Kalau semua orang merasa heran, Dobhin Lama tertawa,
"Ha-ha-ha, kalian seperti anak-anak saja. Sudah jelas bahwa pengaruh sihir menjadi punah karena adanya Sin-ciang Tai-hiap di sini. Orang itu berbahaya sekali, maka kita harus berhati-hati. Kulihat tadi ketika dia melindungi gadis itu, ada jarum Pek-lian Sam-li yang mengenai pundak kirinya. Dia telah terluka jarum Pek-lian-tok-ciam!"

"Ah, benarkah itu, Losuhu?" Ji Kui dan dua orang adiknya berseru girang. "Kalau begitu, dia tentu tidak akan dapat lolos! Jarum kami mengandung racun yang sukar dilawan."

“Jangan gembira dulu, Sam-li," kata Dobhin Lama. "Pinceng sudah mengenal baik jarum baracun Pek-tian-tok-ciam. Bukankah siapa yang terkena jarum itu tentu akan lumpuh seketika? Dan melihat betapa Sin-ciang Tai-hiap masih dapat melarikan diri, hal itu menunjukkan bahwa dia memang lihai bukan main. Belum tentu jarummu akan dapat membuat dia tak berdaya. Bagaimanapun juga kita harus berhati-hati dan suruh anak buah melakukan penjagaan ketat."
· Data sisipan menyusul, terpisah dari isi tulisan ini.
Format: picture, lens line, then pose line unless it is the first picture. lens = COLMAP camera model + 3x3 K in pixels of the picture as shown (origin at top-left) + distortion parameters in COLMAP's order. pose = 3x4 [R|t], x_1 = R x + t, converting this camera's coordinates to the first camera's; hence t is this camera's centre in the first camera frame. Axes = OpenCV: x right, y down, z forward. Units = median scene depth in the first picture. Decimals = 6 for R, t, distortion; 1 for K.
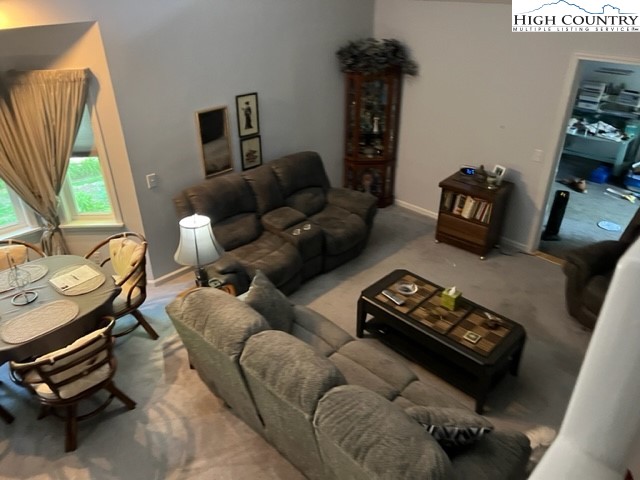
lens RADIAL K [[482.3, 0, 320.2], [0, 482.3, 240.4], [0, 0, 1]] dist [0.004970, -0.000282]
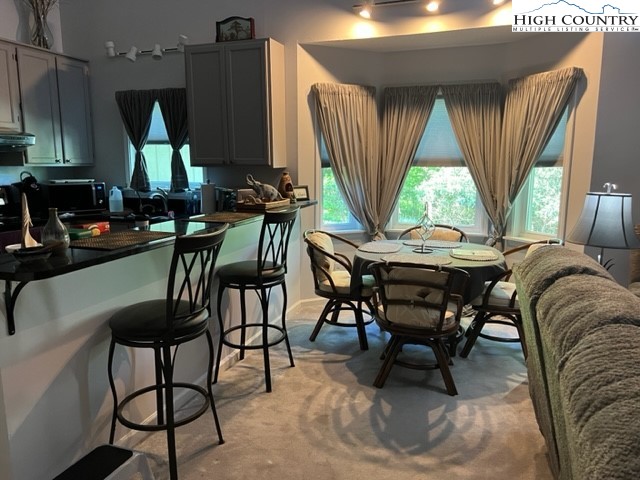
lens RADIAL K [[482.3, 0, 319.4], [0, 482.3, 241.6], [0, 0, 1]] dist [0.004970, -0.000282]
pose [[0.443225, 0.159968, -0.882022, 0.194508], [-0.445588, 0.893093, -0.061936, 0.245265], [0.777820, 0.420470, 0.467121, 0.296164]]
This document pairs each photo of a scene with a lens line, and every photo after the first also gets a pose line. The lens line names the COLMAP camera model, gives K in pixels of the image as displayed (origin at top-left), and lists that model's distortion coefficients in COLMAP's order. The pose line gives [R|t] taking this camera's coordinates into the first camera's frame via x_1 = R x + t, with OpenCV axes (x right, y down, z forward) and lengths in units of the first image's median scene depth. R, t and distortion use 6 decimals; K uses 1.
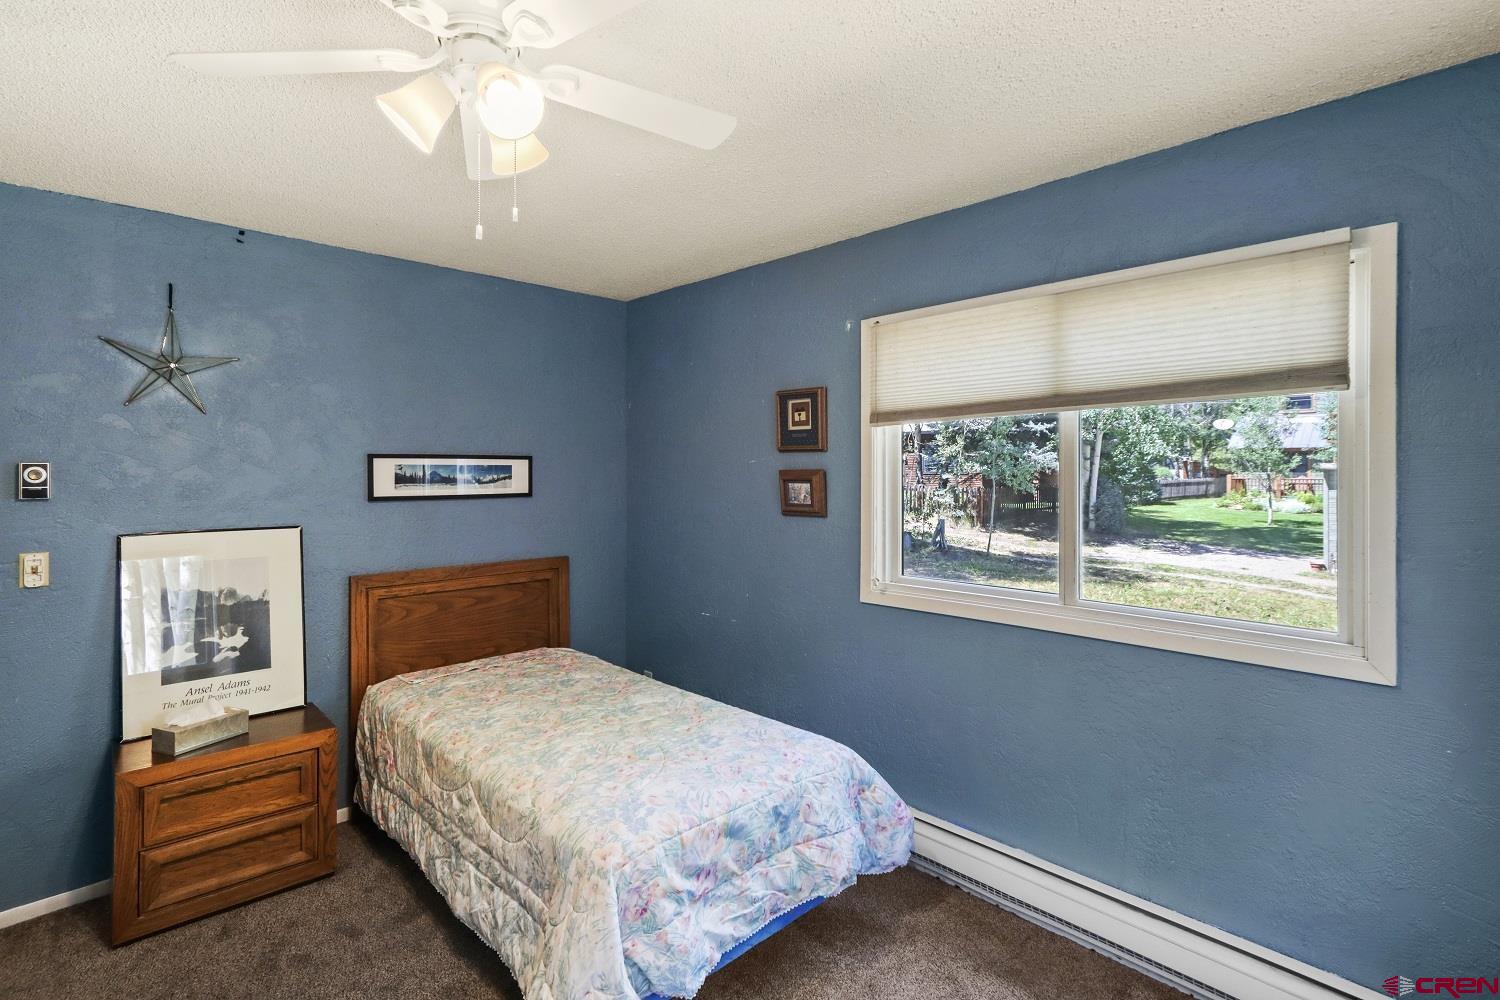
lens RADIAL K [[710.0, 0, 737.3], [0, 710.0, 467.6], [0, 0, 1]] dist [-0.002671, -0.000320]
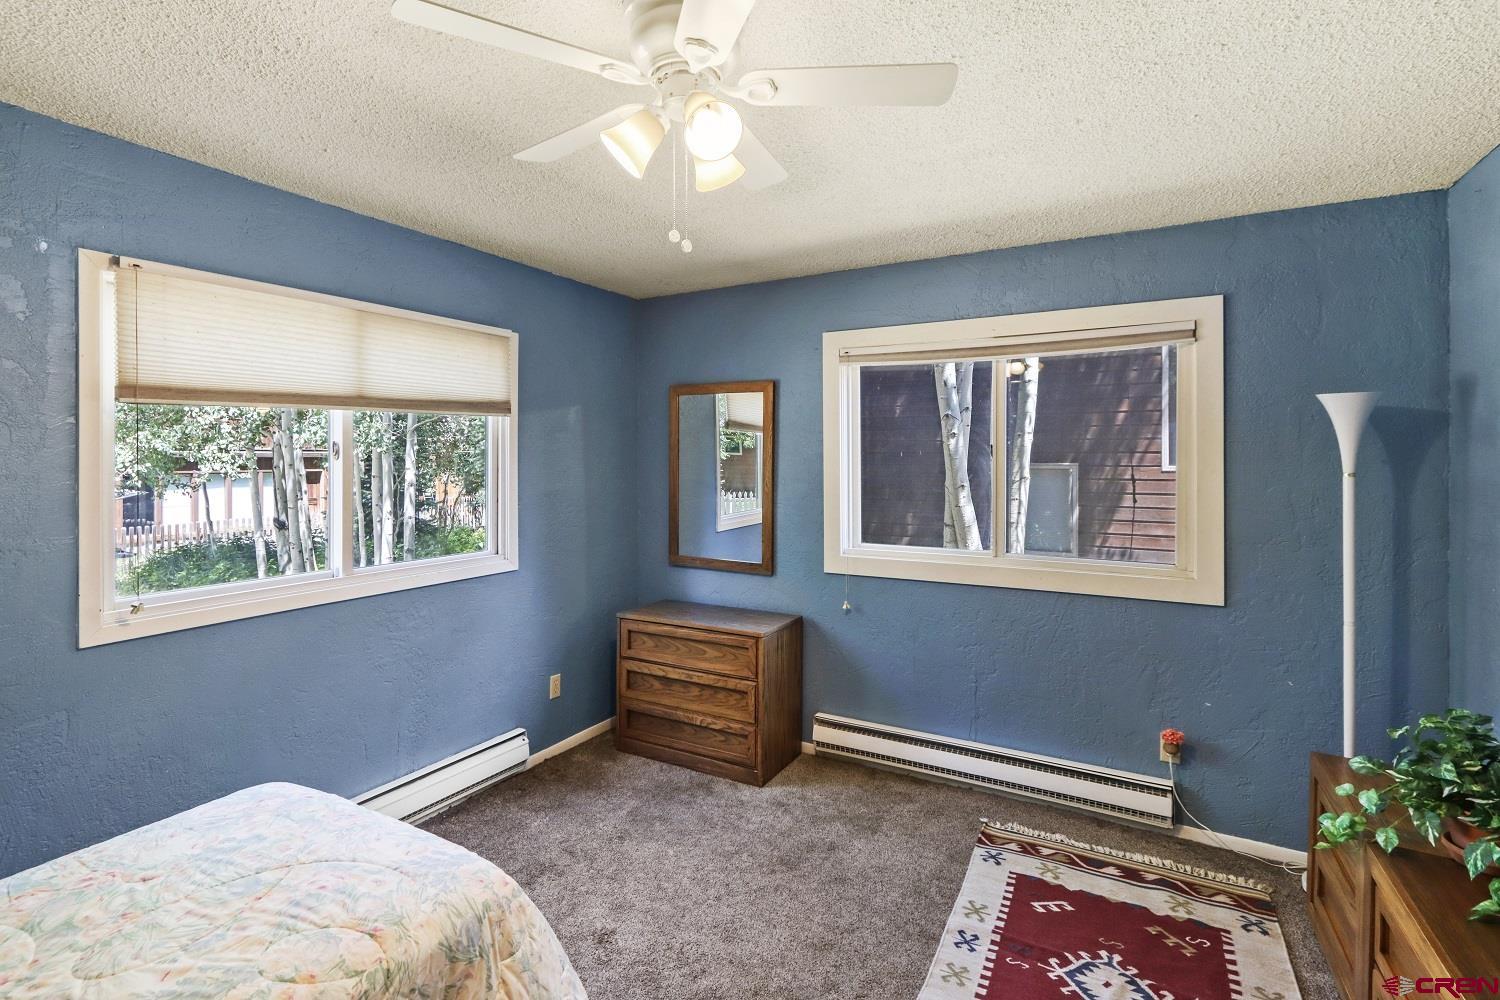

Mereka melanjutkan pertemuan itu untuk membicarakan gerakan mereka dan mengatur rencana dan membagi tugas kerja. Sian Lun yang sudah tak berdaya itu diserahkan kepada Pek-lian Sam-Li untuk menjaga dan menundukkannya. Tiga orang wanita itu dengan wajah berseri lalu mengajak Pangeran Gulam Sing dan memondong tubuh Sian Lun, pergi mengundurkan diri.